The House of Representatives has joined the U.S. Senate in authorizing a Congressional Gold Medal for civil-rights pioneer Rosa Parks. The legislation also authorizes the production of bronze duplicates of the Parks medal for sale to the public.
House approval for a Parks medal came Wednesday, April 21, by a vote of 424 to 1. The Senate had approved the legislation unanimously, 86-0, the day before. It now goes to President Clinton, who is believed to be certain to sign it into law.
Parks, now 86, became a major catalyst for protest and racial reform in December 1955 when she refused to give up her seat to a white man on a public bus in Montgomery, Alabama. Buses in that city were segregated at the time and blacks, such as Parks, were required to relinquish their seats to whites. Her refusal to do so resulted in her arrest. That in turn triggered a lengthy boycott of public transportation by members of Montgomery's black community.
The boycott lasted more than a year, ending only when the U.S. Supreme Court voided the city's bus segregation law.
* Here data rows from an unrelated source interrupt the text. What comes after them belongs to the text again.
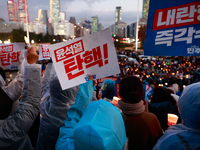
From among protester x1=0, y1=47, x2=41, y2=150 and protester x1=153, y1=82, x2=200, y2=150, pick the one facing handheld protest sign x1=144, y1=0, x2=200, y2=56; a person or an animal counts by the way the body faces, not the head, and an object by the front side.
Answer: protester x1=153, y1=82, x2=200, y2=150

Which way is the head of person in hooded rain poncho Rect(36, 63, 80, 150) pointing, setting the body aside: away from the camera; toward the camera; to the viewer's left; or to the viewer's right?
away from the camera

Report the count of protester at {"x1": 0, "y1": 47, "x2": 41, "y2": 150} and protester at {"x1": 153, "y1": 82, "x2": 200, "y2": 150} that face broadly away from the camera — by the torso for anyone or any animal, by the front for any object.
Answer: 2

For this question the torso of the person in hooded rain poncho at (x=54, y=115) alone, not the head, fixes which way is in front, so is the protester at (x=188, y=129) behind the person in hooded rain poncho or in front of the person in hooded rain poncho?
behind

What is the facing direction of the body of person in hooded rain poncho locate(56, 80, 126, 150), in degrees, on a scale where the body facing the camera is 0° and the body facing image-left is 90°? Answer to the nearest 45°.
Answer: approximately 180°

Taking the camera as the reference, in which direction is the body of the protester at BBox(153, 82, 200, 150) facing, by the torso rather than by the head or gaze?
away from the camera

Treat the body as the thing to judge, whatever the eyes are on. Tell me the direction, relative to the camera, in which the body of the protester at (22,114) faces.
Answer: away from the camera

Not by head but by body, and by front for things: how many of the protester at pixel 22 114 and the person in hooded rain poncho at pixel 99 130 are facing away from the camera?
2

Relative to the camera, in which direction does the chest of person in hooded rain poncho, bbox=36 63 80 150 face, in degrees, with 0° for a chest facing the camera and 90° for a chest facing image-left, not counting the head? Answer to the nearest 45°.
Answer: approximately 180°

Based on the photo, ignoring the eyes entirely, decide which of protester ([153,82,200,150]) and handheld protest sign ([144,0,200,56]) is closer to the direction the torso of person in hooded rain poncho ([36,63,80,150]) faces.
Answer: the handheld protest sign

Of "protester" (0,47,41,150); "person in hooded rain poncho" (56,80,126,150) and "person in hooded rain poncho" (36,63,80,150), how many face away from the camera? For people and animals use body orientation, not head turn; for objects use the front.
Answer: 3

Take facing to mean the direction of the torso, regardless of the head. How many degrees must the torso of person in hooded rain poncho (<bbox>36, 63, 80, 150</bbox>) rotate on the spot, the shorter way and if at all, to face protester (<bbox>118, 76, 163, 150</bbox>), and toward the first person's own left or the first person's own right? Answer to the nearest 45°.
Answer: approximately 135° to the first person's own right
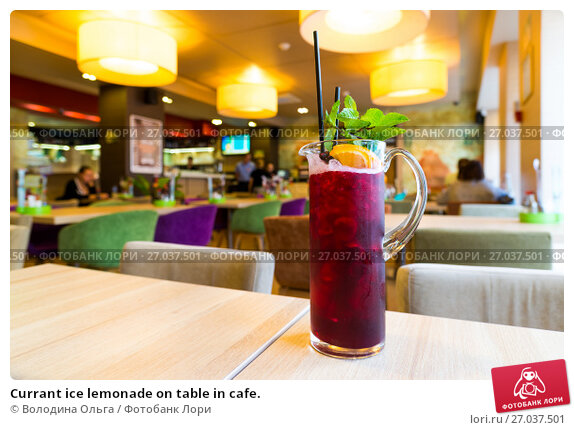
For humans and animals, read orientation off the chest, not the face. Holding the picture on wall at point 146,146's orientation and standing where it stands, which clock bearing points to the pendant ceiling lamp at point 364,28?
The pendant ceiling lamp is roughly at 1 o'clock from the picture on wall.

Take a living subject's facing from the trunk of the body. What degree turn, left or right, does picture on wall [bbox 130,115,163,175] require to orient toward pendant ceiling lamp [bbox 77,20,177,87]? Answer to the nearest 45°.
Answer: approximately 45° to its right

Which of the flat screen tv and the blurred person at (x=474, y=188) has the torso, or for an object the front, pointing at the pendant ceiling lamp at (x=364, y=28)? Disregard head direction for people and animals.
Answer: the flat screen tv

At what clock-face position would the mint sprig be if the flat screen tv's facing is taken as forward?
The mint sprig is roughly at 12 o'clock from the flat screen tv.

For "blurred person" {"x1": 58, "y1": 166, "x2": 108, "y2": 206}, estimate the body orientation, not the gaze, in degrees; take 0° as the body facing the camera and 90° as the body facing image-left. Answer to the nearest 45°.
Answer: approximately 315°

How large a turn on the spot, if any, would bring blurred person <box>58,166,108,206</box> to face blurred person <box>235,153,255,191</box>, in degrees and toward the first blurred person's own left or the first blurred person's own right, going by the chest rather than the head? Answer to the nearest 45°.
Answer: approximately 90° to the first blurred person's own left

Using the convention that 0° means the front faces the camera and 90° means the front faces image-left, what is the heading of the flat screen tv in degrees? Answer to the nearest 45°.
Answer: approximately 0°

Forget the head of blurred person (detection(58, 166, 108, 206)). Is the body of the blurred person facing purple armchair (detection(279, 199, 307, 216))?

In addition to igniting the civil-rights movement throughout the South, the highly effective protest also produced the movement's greatest leader Rev. Martin Luther King Jr., a local minister at the time, who headed the boycott.
Parks lost her job as a seamstress and moved to Detroit in 1957. But the process she helped set in motion has wrought enormous changes in the region she left behind. That was evident during House discussion of the gold medal bill when she received lavish praise from a white Alabama congressman, Republican Spencer Bachus, who is chairman of the House subcommittee that deals with coin and medal issues.
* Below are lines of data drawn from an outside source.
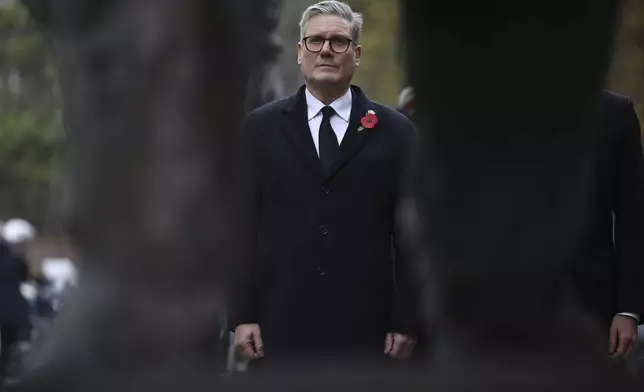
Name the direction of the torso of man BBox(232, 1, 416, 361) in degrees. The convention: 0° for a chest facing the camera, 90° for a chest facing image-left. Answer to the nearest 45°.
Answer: approximately 0°

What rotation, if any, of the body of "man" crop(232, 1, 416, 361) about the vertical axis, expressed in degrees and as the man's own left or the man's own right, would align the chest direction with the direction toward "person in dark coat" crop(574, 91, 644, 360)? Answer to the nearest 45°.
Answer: approximately 90° to the man's own left

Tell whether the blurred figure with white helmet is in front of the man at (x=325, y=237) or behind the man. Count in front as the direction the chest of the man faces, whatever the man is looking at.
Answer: behind
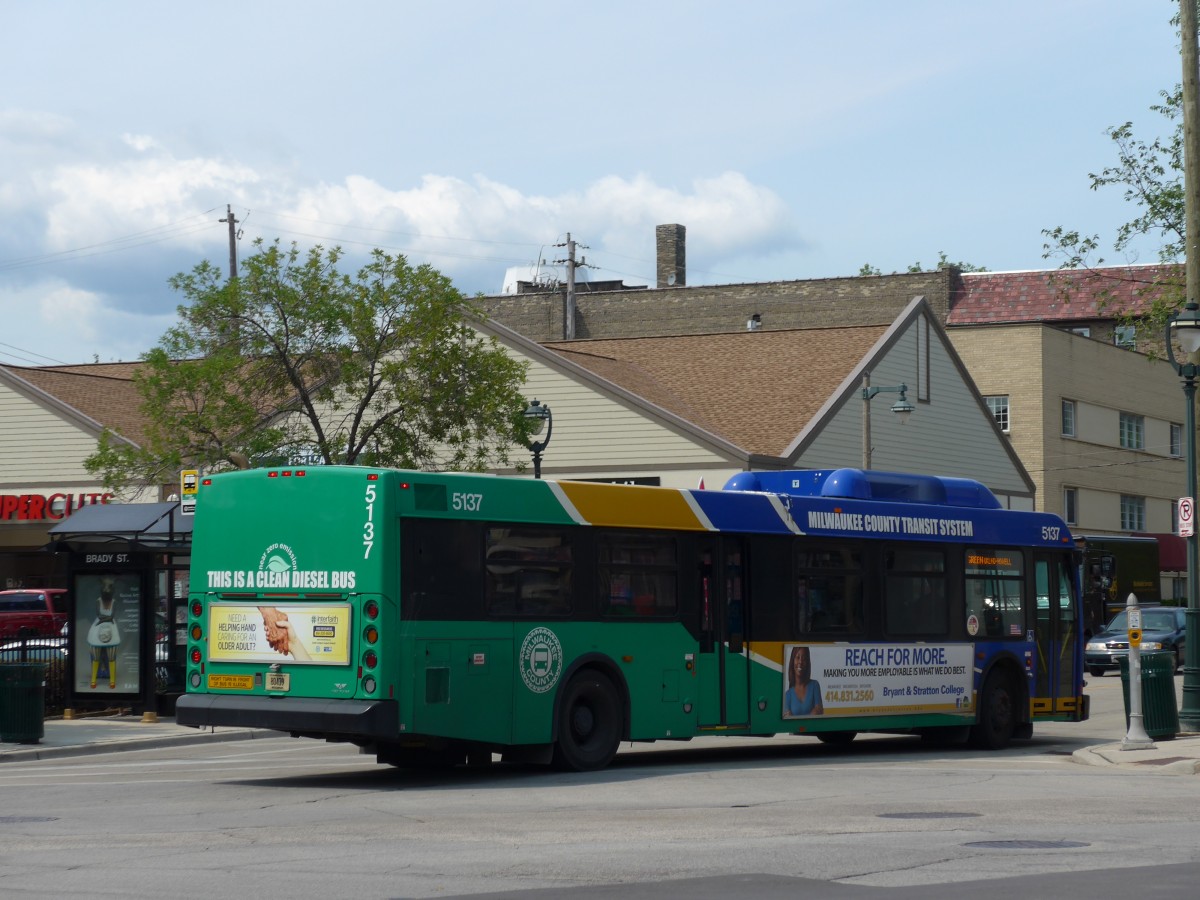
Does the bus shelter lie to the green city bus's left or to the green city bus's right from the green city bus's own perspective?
on its left

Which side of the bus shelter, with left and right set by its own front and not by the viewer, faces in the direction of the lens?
right

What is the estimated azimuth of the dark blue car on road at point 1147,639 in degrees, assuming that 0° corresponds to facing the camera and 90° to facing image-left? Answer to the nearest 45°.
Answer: approximately 45°

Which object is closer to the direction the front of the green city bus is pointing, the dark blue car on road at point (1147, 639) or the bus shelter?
the dark blue car on road

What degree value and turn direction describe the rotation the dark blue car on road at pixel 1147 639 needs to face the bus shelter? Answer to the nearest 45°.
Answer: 0° — it already faces it

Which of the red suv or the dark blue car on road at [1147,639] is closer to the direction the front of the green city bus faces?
the dark blue car on road

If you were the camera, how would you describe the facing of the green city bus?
facing away from the viewer and to the right of the viewer

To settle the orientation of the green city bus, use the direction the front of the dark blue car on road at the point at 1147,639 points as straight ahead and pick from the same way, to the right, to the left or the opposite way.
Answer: the opposite way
"She is an ordinary citizen with extraordinary courage," Bachus said of Parks. "She had the fortitude to claim for herself the most ordinary, the most basic of civil rights: to be treated fairly and equally."
Republican Ron Paul, from Texas cast the only dissenting vote on the Parks medal bill.
The Congressional Gold Medal is the highest civilian award bestowed by Congress. It has been given to 320 recipients over the years, starting with George Washington, who was honored in this manner in 1776 for his "wise and spirited conduct" as commander-in-chief of Colonial troops during the American Revolution. Recent honorees have included Frank Sinatra, Mother Teresa and South African President Nelson Mandela.